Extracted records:
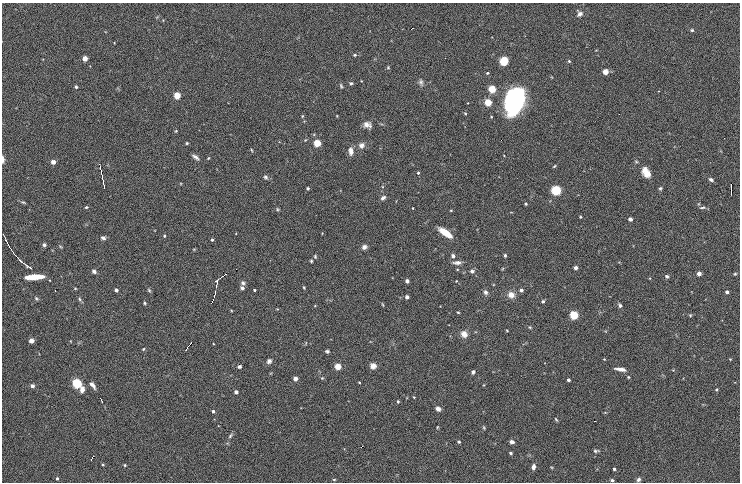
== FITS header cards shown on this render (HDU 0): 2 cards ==
NAXIS1  =                  738 / Axis Length
NAXIS2  =                  480 / Axis Length

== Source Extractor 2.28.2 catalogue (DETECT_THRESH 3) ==
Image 738 x 480 px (HDU 0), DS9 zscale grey, 1 PNG px = 1 image px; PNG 742 x 484 px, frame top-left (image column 1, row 480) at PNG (2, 3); no overlay
Background 0.206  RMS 13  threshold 40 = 3 sigma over >= 5 px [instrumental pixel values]
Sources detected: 156; all 156 listed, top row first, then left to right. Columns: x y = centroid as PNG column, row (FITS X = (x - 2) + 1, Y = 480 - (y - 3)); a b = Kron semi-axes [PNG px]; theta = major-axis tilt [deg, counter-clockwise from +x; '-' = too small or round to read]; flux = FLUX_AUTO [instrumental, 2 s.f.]
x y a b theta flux
580 14 6 6 - 3200
412 29 4 2 - 1300
692 30 5 4 - 1300
114 43 2 2 - 510
355 55 4 3 - 1100
85 58 4 4 - 11000
504 61 6 6 - 16000
569 61 4 4 - 1100
388 67 4 4 - 890
605 72 4 4 - 14000
487 73 4 3 - 1000
421 82 8 5 -72 2200
351 83 4 4 - 1300
341 86 6 3 -64 1100
76 87 4 3 - 1400
492 89 4 4 - 40000
177 96 4 4 - 25000
515 101 24 15 72 130000
488 102 4 4 - 35000
465 113 4 3 - 840
619 114 2 2 - 1300
302 116 5 3 - 780
367 125 9 7 -16 4500
176 131 4 3 - 820
501 140 2 2 - 440
187 143 3 3 - 1000
317 143 4 4 - 34000
361 145 6 6 - 4200
252 150 4 3 - 720
351 151 9 5 -86 4800
195 157 9 4 -38 2800
208 158 4 3 - 690
3 159 8 3 -90 3100
53 162 4 4 - 6800
554 166 5 3 - 890
101 172 5 2 - 910
646 172 13 8 -59 9700
418 173 3 3 - 1200
102 177 5 2 - 450
265 177 6 5 - 1800
711 180 6 5 - 2100
103 182 5 2 - 610
104 186 5 2 - 490
308 188 3 3 - 1400
660 188 5 4 - 1300
731 189 10 2 -89 2700
556 190 4 4 - 110000
383 198 6 5 - 2700
23 202 6 4 -23 1200
526 204 3 3 - 940
86 207 4 3 - 1000
413 208 3 2 - 560
702 208 9 3 6 1600
277 209 5 4 - 1100
451 210 3 2 - 690
580 217 3 3 - 760
630 219 4 3 - 4100
445 232 13 5 -35 15000
164 236 3 3 - 1100
103 238 5 4 - 2500
212 240 3 3 - 1500
6 241 6 2 -67 2000
44 245 5 5 - 2100
60 246 6 3 -20 890
364 247 6 5 - 3300
11 250 6 2 -55 1100
505 255 4 3 - 1300
16 256 7 2 -46 1300
315 256 5 4 - 1200
453 256 5 5 - 2100
311 261 3 3 - 1000
22 262 7 2 -38 1300
457 262 10 5 4 3600
29 267 9 3 -32 2700
576 268 3 3 - 3700
94 271 5 4 - 2400
472 271 6 5 - 2200
699 273 4 4 - 6200
735 274 4 3 - 910
667 276 4 4 - 1700
35 277 16 5 4 18000
222 277 8 2 37 1400
217 280 11 4 57 2000
407 281 4 3 - 4200
243 283 6 5 - 1900
304 287 4 3 - 830
75 288 5 3 - 720
242 288 4 4 - 2400
116 290 4 3 - 2900
149 290 5 4 - 1200
254 290 3 2 - 1100
521 290 4 3 - 2600
55 291 2 2 - 670
486 292 6 5 - 2500
727 292 3 3 - 3200
214 295 12 4 75 2400
511 295 8 7 - 6300
407 297 3 3 - 3700
36 298 7 4 -41 1300
79 299 5 3 - 1200
543 301 3 3 - 1600
144 303 4 4 - 960
383 304 5 2 - 720
620 305 6 4 -56 1900
315 306 3 2 - 610
458 312 3 3 - 850
574 315 4 4 - 60000
690 315 5 3 - 860
530 327 5 4 - 940
507 331 3 2 - 740
464 334 7 7 - 5800
31 341 4 4 - 8500
189 345 10 2 53 2100
143 349 4 4 - 820
327 351 4 3 - 1600
730 359 3 3 - 620
269 361 7 5 46 2300
239 366 5 4 - 1600
338 366 4 4 - 21000
373 366 6 6 - 4800
620 369 11 4 -9 5500
473 372 5 4 - 1800
628 377 4 3 - 850
322 378 5 4 - 890
295 379 4 4 - 6600
568 380 3 3 - 2500
359 382 2 2 - 750
77 383 4 4 - 95000
92 385 7 4 -48 4700
32 386 5 5 - 2200
82 389 6 4 86 6100
716 389 3 3 - 970
236 392 4 3 - 3400
414 397 3 3 - 690
101 400 7 2 -65 1200
398 401 4 3 - 1100
438 409 5 4 - 4300
213 411 3 3 - 1900
556 419 5 3 - 980
594 421 2 2 - 2300
484 428 5 3 - 880
230 436 9 4 50 1600
459 442 3 3 - 1600
512 442 5 4 - 2800
361 447 4 2 - 880
596 451 7 3 1 1500
511 453 3 3 - 1600
92 458 5 2 - 1300
103 464 3 3 - 920
125 465 4 3 - 930
533 467 6 4 79 3700
614 469 3 3 - 1900
57 478 4 3 - 1400
334 479 4 3 - 990
612 480 4 3 - 2000
638 480 6 4 45 2100
At the frame edge (FLAGS 8, measured only in part): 2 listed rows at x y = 3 159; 612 480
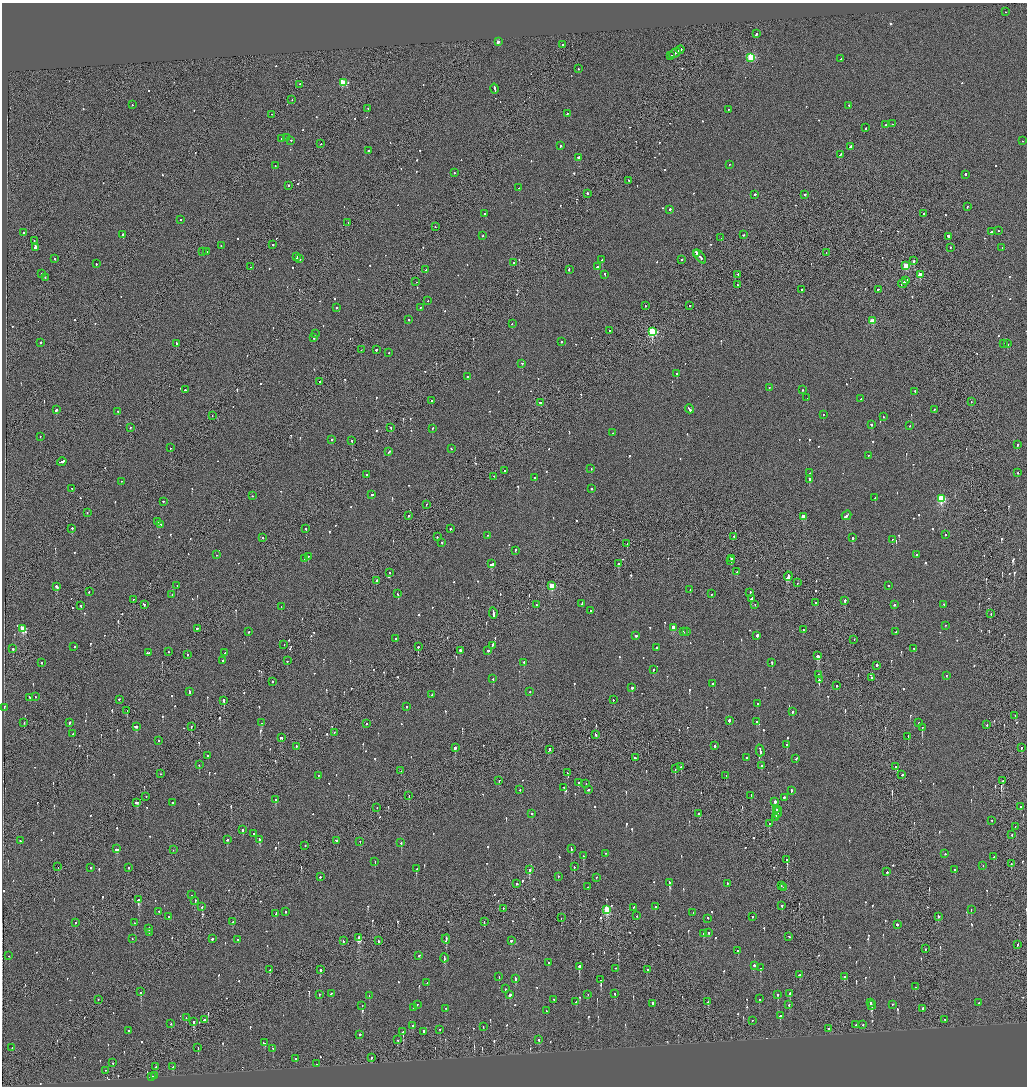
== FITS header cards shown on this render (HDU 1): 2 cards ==
NAXIS1  =                 2050
NAXIS2  =                 2168

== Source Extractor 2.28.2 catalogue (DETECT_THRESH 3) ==
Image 2050 x 2168 px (HDU 1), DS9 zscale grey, zoomed out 1/2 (1 PNG px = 2 x 2 image px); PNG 1029 x 1088 px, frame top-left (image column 2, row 2168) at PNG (2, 3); each listed source drawn as its Kron ellipse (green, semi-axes under 4 px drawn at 4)
Background -0.0762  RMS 0.068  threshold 0.203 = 3 sigma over >= 5 px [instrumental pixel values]
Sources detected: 1069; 50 cannot appear on this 1/2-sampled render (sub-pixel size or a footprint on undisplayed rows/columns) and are neither listed nor drawn; of the other 1019, the 500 brightest by FLUX_AUTO listed and drawn (519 fainter detections omitted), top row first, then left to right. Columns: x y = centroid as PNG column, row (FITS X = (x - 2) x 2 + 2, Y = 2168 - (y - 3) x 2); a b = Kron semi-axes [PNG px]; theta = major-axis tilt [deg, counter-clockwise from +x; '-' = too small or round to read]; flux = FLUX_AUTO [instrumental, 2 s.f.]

Aim: Extract each line of the data that contains the word "render".

Response:
== FITS header cards shown on this render (HDU 0): 2 cards ==
== FITS header cards shown on this render (HDU 1): 2 cards ==
Sources detected: 1069; 50 cannot appear on this 1/2-sampled render (sub-pixel size or a footprint on undisplayed rows/columns) and are neither listed nor drawn; of the other 1019, the 500 brightest by FLUX_AUTO listed and drawn (519 fainter detections omitted), top row first, then left to right. Columns: x y = centroid as PNG column, row (FITS X = (x - 2) x 2 + 2, Y = 2168 - (y - 3) x 2); a b = Kron semi-axes [PNG px]; theta = major-axis tilt [deg, counter-clockwise from +x; '-' = too small or round to read]; flux = FLUX_AUTO [instrumental, 2 s.f.]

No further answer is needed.